Flies are actually loaded with germs that could pose a serious threat to your health. Not only that, a fly will almost always vomit on your food when it lands on it. Flies on average carry more than 200 forms of harmful bacteria, thanks to the disgusting things they tend to land on, such as rotting food and fecal matter. The thousands of tiny hairs on the arms and legs of a fly mean those dangerous germs can transfer to your food if a fly lands on it. They only need to touch your food for a second for their legs or the tiny hairs all over their bodies to transfer germs from all those nasty things they eat onto what you are eating.

Flies also have a slightly bad habit of puking everything. The reason that flies do this is that they can’t chew, and so they need to spit their enzymes out onto the food they plan to consume, and then slurp it back up. So when they land on your grub, this is actually what they are doing.  Flies can carry cholera, typhoid and dysentery and they are actually twice as germ-ridden as cockroaches.

Note that flies don’t poo every time they land on anything. Flies that land out of sight and then wander about for a few minutes vomiting and pooping on your food or food preparation area are more of a concern. The more time passes, the greater the chance of pathogens left behind by the flies growing and multiplying on our food. That’s when health risks increase and such food should not be consumed.

Also they are very small, so they won’t carry that much bacteria and if they only land on your food for a few seconds, it won’t transfer germs across. Also, our immune system and antibacterial saliva do a pretty good job of killing a lot of bacteria. So if a fly lands on your food, don’t get too upset about it. Wave the fly off and continue to eat or better still you can throw that portion away. If you see a fly buzzing around your kitchen though, then you should probably kill it to prevent the spread of disease.
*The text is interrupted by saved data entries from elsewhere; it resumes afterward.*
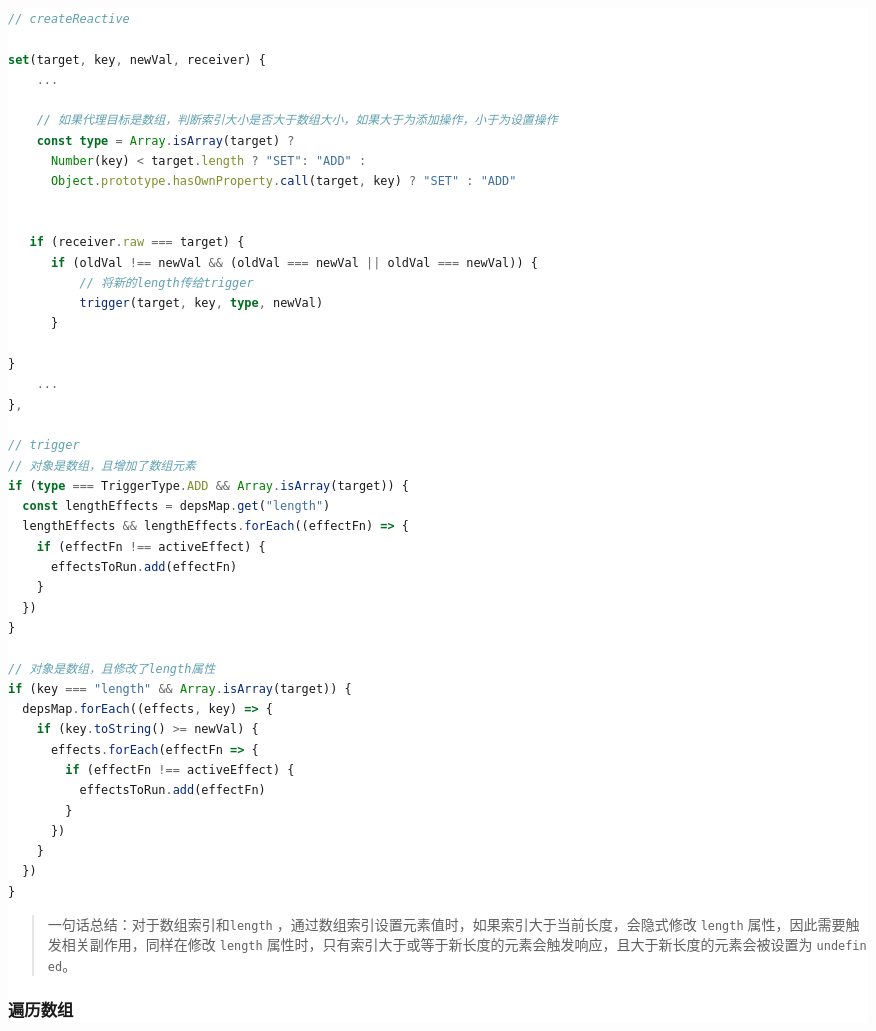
 ```typescript
// createReactive

set(target, key, newVal, receiver) {
    ...

    // 如果代理目标是数组，判断索引大小是否大于数组大小，如果大于为添加操作，小于为设置操作
    const type = Array.isArray(target) ?
      Number(key) < target.length ? "SET": "ADD" :
      Object.prototype.hasOwnProperty.call(target, key) ? "SET" : "ADD"
	
  	
   if (receiver.raw === target) {
      if (oldVal !== newVal && (oldVal === newVal || oldVal === newVal)) {
          // 将新的length传给trigger
          trigger(target, key, type, newVal)
      }

}		
    ...
},
  
// trigger
// 对象是数组，且增加了数组元素
if (type === TriggerType.ADD && Array.isArray(target)) {
  const lengthEffects = depsMap.get("length")
  lengthEffects && lengthEffects.forEach((effectFn) => {
    if (effectFn !== activeEffect) {
      effectsToRun.add(effectFn)
    }
  })
}
  
// 对象是数组，且修改了length属性
if (key === "length" && Array.isArray(target)) {
  depsMap.forEach((effects, key) => {
    if (key.toString() >= newVal) {
      effects.forEach(effectFn => {
        if (effectFn !== activeEffect) {
          effectsToRun.add(effectFn)
        }
      })
    }
  })
}
```

> 一句话总结：对于数组索引和`length` ，通过数组索引设置元素值时，如果索引大于当前长度，会隐式修改 `length` 属性，因此需要触发相关副作用，同样在修改 `length` 属性时，只有索引大于或等于新长度的元素会触发响应，且大于新长度的元素会被设置为 `undefined`。
> 

### 遍历数组
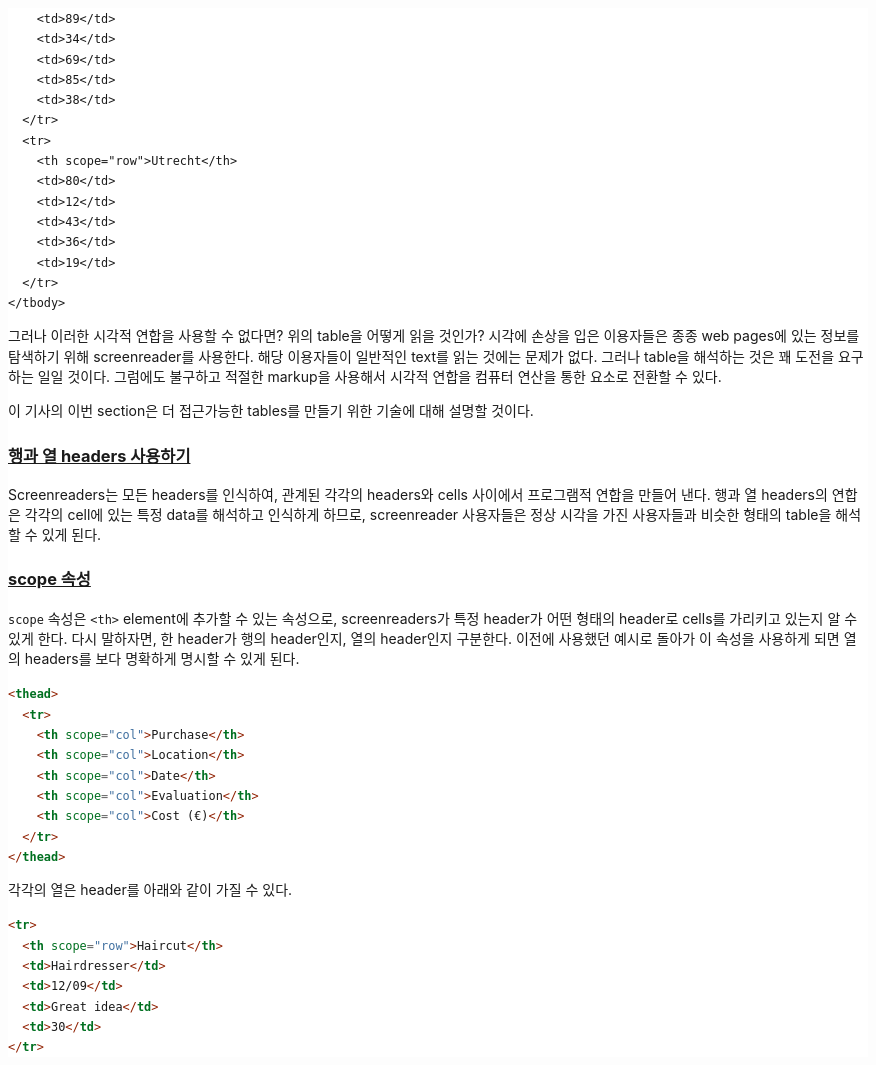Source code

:         <td>89</td>
        <td>34</td>
        <td>69</td>
        <td>85</td>
        <td>38</td>
      </tr>
      <tr>
        <th scope="row">Utrecht</th>
        <td>80</td>
        <td>12</td>
        <td>43</td>
        <td>36</td>
        <td>19</td>
      </tr>
    </tbody>
  </table>
</div>

그러나 이러한 시각적 연합을 사용할 수 없다면? 위의 table을 어떻게 읽을 것인가?
시각에 손상을 입은 이용자들은 종종 web pages에 있는 정보를 탐색하기 위해 screenreader를 사용한다. 해당 이용자들이 일반적인 text를 읽는 것에는 문제가 없다. 그러나 table을 해석하는 것은 꽤 도전을 요구하는 일일 것이다. 그럼에도 불구하고 적절한 markup을 사용해서 시각적 연합을 컴퓨터 연산을 통한 요소로 전환할 수 있다.

이 기사의 이번 section은 더 접근가능한 tables를 만들기 위한 기술에 대해 설명할 것이다.

### [행과 열 headers 사용하기](https://developer.mozilla.org/en-US/docs/Learn/HTML/Tables/Advanced#using_column_and_row_headers)

Screenreaders는 모든 headers를 인식하여, 관계된 각각의 headers와 cells 사이에서 프로그램적 연합을 만들어 낸다. 행과 열 headers의 연합은 각각의 cell에 있는 특정 data를 해석하고 인식하게 하므로, screenreader 사용자들은 정상 시각을 가진 사용자들과 비슷한 형태의 table을 해석할 수 있게 된다.

### [scope 속성](https://developer.mozilla.org/en-US/docs/Learn/HTML/Tables/Advanced#the_scope_attribute)

`scope` 속성은 `<th>` element에 추가할 수 있는 속성으로, screenreaders가 특정 header가 어떤 형태의 header로 cells를 가리키고 있는지 알 수 있게 한다. 다시 말하자면, 한 header가 행의 header인지, 열의 header인지 구분한다. 이전에 사용했던 예시로 돌아가 이 속성을 사용하게 되면 열의 headers를 보다 명확하게 명시할 수 있게 된다.

```html
<thead>
  <tr>
    <th scope="col">Purchase</th>
    <th scope="col">Location</th>
    <th scope="col">Date</th>
    <th scope="col">Evaluation</th>
    <th scope="col">Cost (€)</th>
  </tr>
</thead>
```

각각의 열은 header를 아래와 같이 가질 수 있다.

```html
<tr>
  <th scope="row">Haircut</th>
  <td>Hairdresser</td>
  <td>12/09</td>
  <td>Great idea</td>
  <td>30</td>
</tr>
```
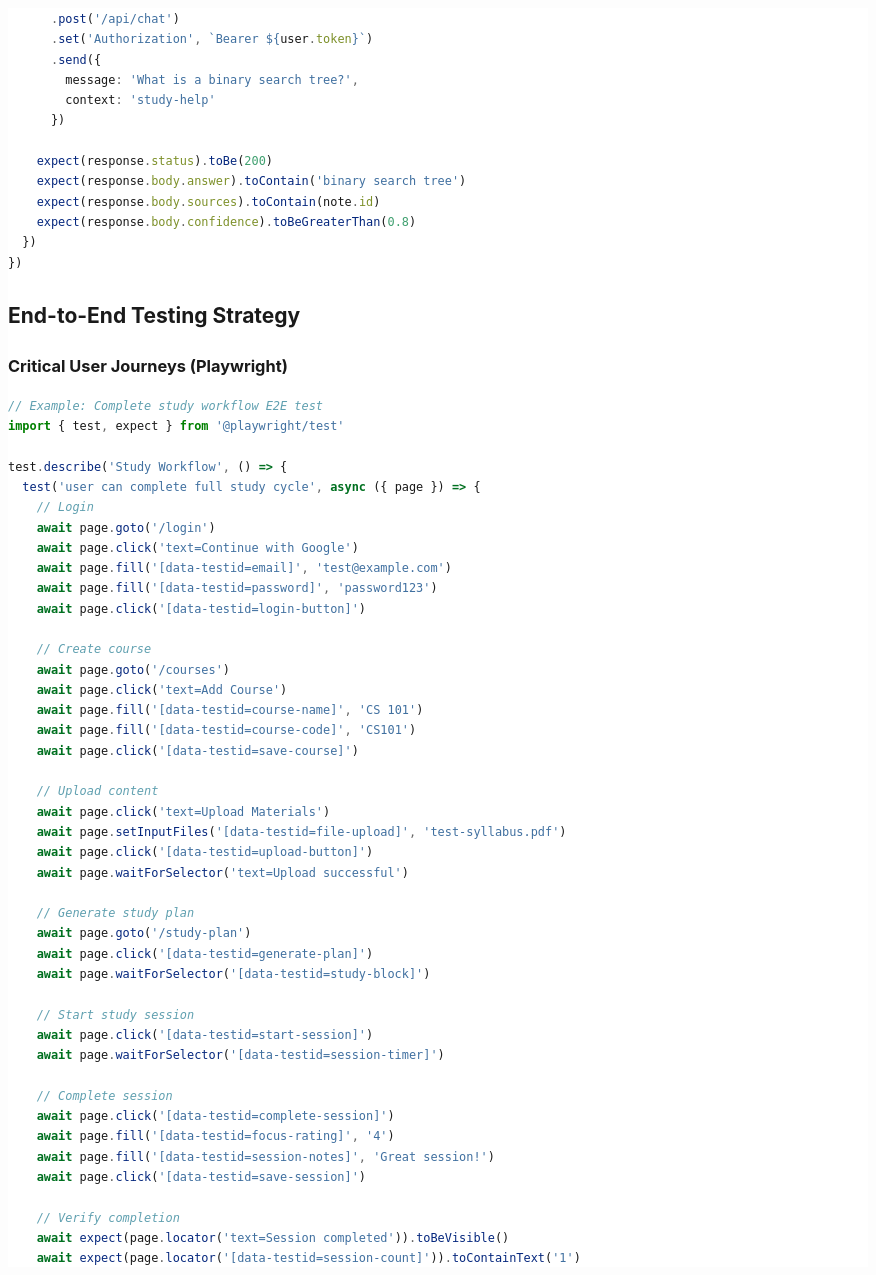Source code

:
 ```typescript
      .post('/api/chat')
      .set('Authorization', `Bearer ${user.token}`)
      .send({
        message: 'What is a binary search tree?',
        context: 'study-help'
      })
    
    expect(response.status).toBe(200)
    expect(response.body.answer).toContain('binary search tree')
    expect(response.body.sources).toContain(note.id)
    expect(response.body.confidence).toBeGreaterThan(0.8)
  })
})
```

## End-to-End Testing Strategy

### Critical User Journeys (Playwright)
```typescript
// Example: Complete study workflow E2E test
import { test, expect } from '@playwright/test'

test.describe('Study Workflow', () => {
  test('user can complete full study cycle', async ({ page }) => {
    // Login
    await page.goto('/login')
    await page.click('text=Continue with Google')
    await page.fill('[data-testid=email]', 'test@example.com')
    await page.fill('[data-testid=password]', 'password123')
    await page.click('[data-testid=login-button]')
    
    // Create course
    await page.goto('/courses')
    await page.click('text=Add Course')
    await page.fill('[data-testid=course-name]', 'CS 101')
    await page.fill('[data-testid=course-code]', 'CS101')
    await page.click('[data-testid=save-course]')
    
    // Upload content
    await page.click('text=Upload Materials')
    await page.setInputFiles('[data-testid=file-upload]', 'test-syllabus.pdf')
    await page.click('[data-testid=upload-button]')
    await page.waitForSelector('text=Upload successful')
    
    // Generate study plan
    await page.goto('/study-plan')
    await page.click('[data-testid=generate-plan]')
    await page.waitForSelector('[data-testid=study-block]')
    
    // Start study session
    await page.click('[data-testid=start-session]')
    await page.waitForSelector('[data-testid=session-timer]')
    
    // Complete session
    await page.click('[data-testid=complete-session]')
    await page.fill('[data-testid=focus-rating]', '4')
    await page.fill('[data-testid=session-notes]', 'Great session!')
    await page.click('[data-testid=save-session]')
    
    // Verify completion
    await expect(page.locator('text=Session completed')).toBeVisible()
    await expect(page.locator('[data-testid=session-count]')).toContainText('1')
```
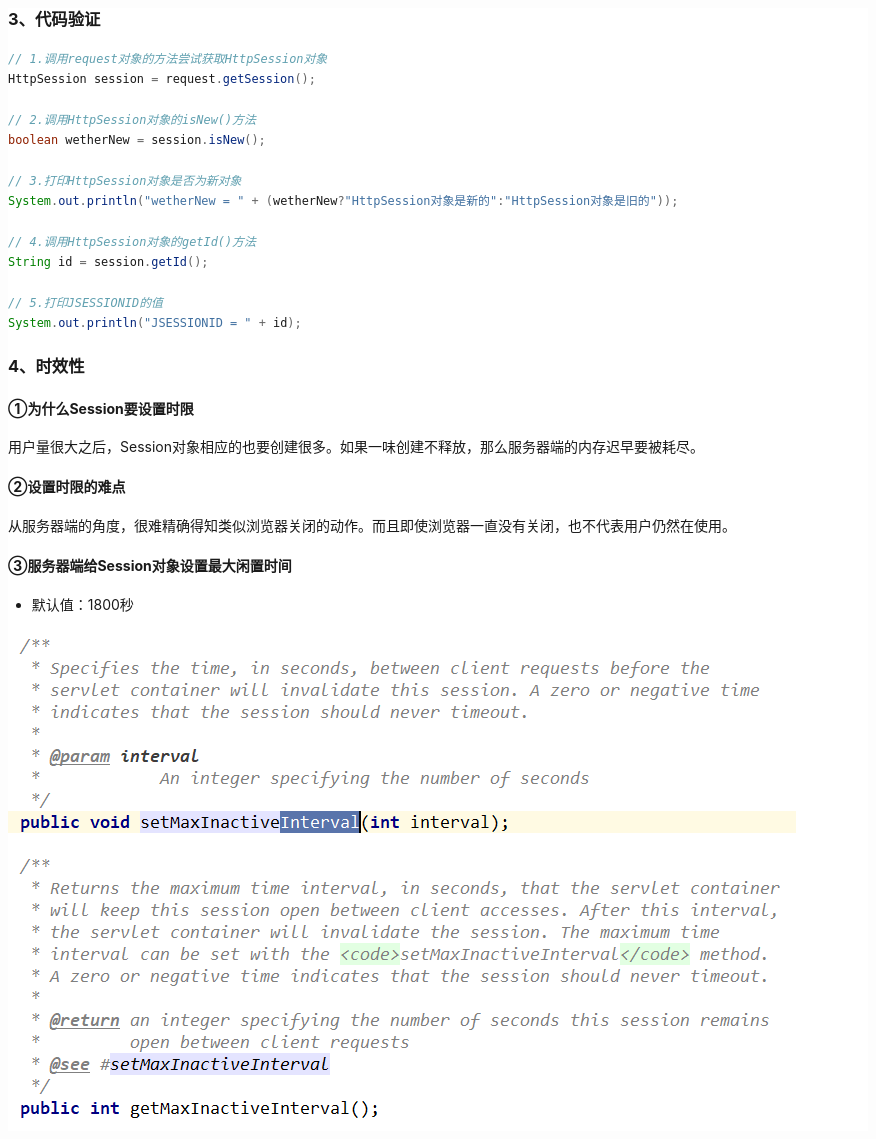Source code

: ### 3、代码验证

```java
// 1.调用request对象的方法尝试获取HttpSession对象
HttpSession session = request.getSession();

// 2.调用HttpSession对象的isNew()方法
boolean wetherNew = session.isNew();

// 3.打印HttpSession对象是否为新对象
System.out.println("wetherNew = " + (wetherNew?"HttpSession对象是新的":"HttpSession对象是旧的"));

// 4.调用HttpSession对象的getId()方法
String id = session.getId();

// 5.打印JSESSIONID的值
System.out.println("JSESSIONID = " + id);
```

### 4、时效性

#### ①为什么Session要设置时限

用户量很大之后，Session对象相应的也要创建很多。如果一味创建不释放，那么服务器端的内存迟早要被耗尽。

#### ②设置时限的难点

从服务器端的角度，很难精确得知类似浏览器关闭的动作。而且即使浏览器一直没有关闭，也不代表用户仍然在使用。

#### ③服务器端给Session对象设置最大闲置时间

- 默认值：1800秒

![image.png](./images/84795c1888d7419abe63ca2270a0a4e9.png)

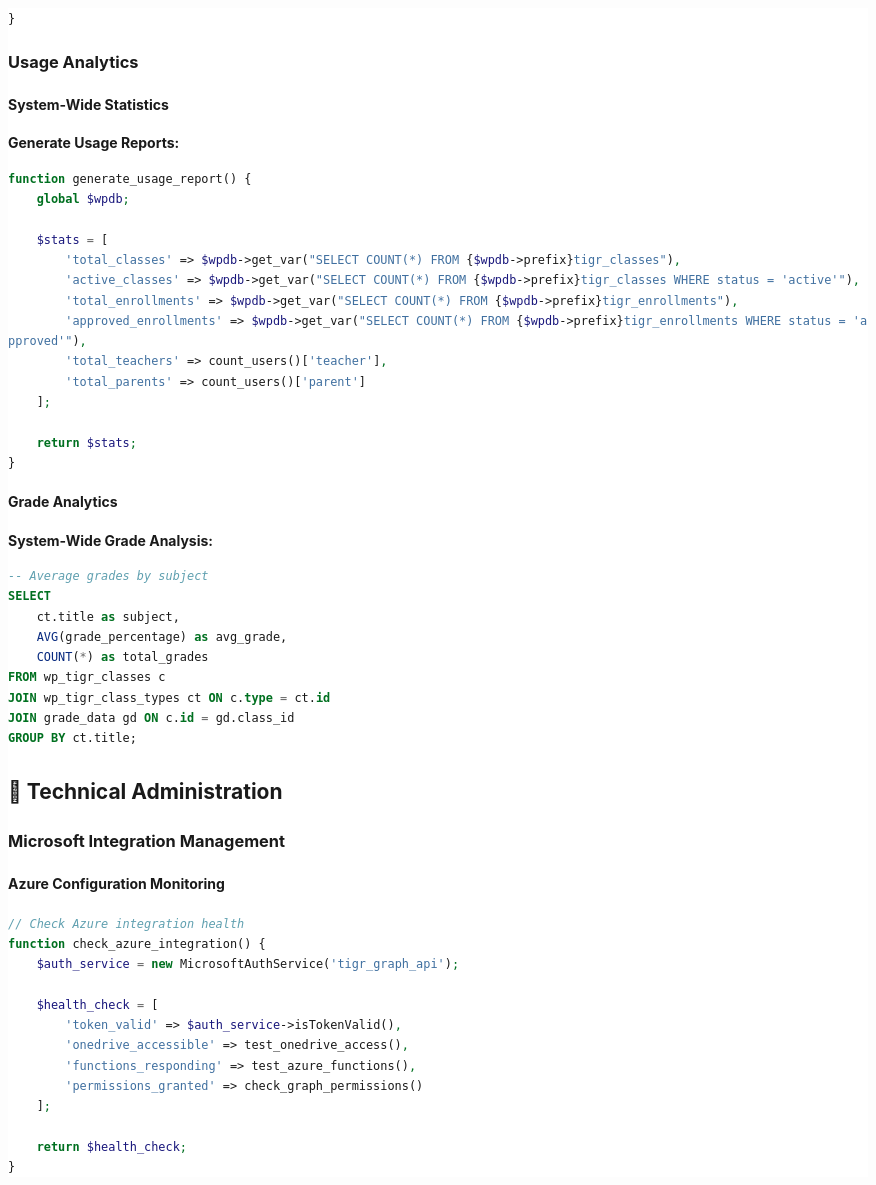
 ```php
}
```

### Usage Analytics

#### System-Wide Statistics

**Generate Usage Reports:**
```php
function generate_usage_report() {
    global $wpdb;
    
    $stats = [
        'total_classes' => $wpdb->get_var("SELECT COUNT(*) FROM {$wpdb->prefix}tigr_classes"),
        'active_classes' => $wpdb->get_var("SELECT COUNT(*) FROM {$wpdb->prefix}tigr_classes WHERE status = 'active'"),
        'total_enrollments' => $wpdb->get_var("SELECT COUNT(*) FROM {$wpdb->prefix}tigr_enrollments"),
        'approved_enrollments' => $wpdb->get_var("SELECT COUNT(*) FROM {$wpdb->prefix}tigr_enrollments WHERE status = 'approved'"),
        'total_teachers' => count_users()['teacher'],
        'total_parents' => count_users()['parent']
    ];
    
    return $stats;
}
```

#### Grade Analytics

**System-Wide Grade Analysis:**
```sql
-- Average grades by subject
SELECT 
    ct.title as subject,
    AVG(grade_percentage) as avg_grade,
    COUNT(*) as total_grades
FROM wp_tigr_classes c
JOIN wp_tigr_class_types ct ON c.type = ct.id
JOIN grade_data gd ON c.id = gd.class_id
GROUP BY ct.title;
```

## 🔧 Technical Administration

### Microsoft Integration Management

#### Azure Configuration Monitoring

```php
// Check Azure integration health
function check_azure_integration() {
    $auth_service = new MicrosoftAuthService('tigr_graph_api');
    
    $health_check = [
        'token_valid' => $auth_service->isTokenValid(),
        'onedrive_accessible' => test_onedrive_access(),
        'functions_responding' => test_azure_functions(),
        'permissions_granted' => check_graph_permissions()
    ];
    
    return $health_check;
}
```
Improved hygiene standards assist in fly control and minimise the risk of contact with contaminated substances. Ensure your food is covered while preparing, cooking and serving outdoors and don’t leave leftovers sitting about outside for the flies. Screening windows and doors will help block flies from coming inside, but also minimising garbage around the house is critical. Ensure bins are cleaned regularly, household garbage is covered and animal waste is routinely cleaned up. The addition of insecticidal surface sprays around bin areas will help and, inside the home and a range of knockdown sprays will keep the number of flies down.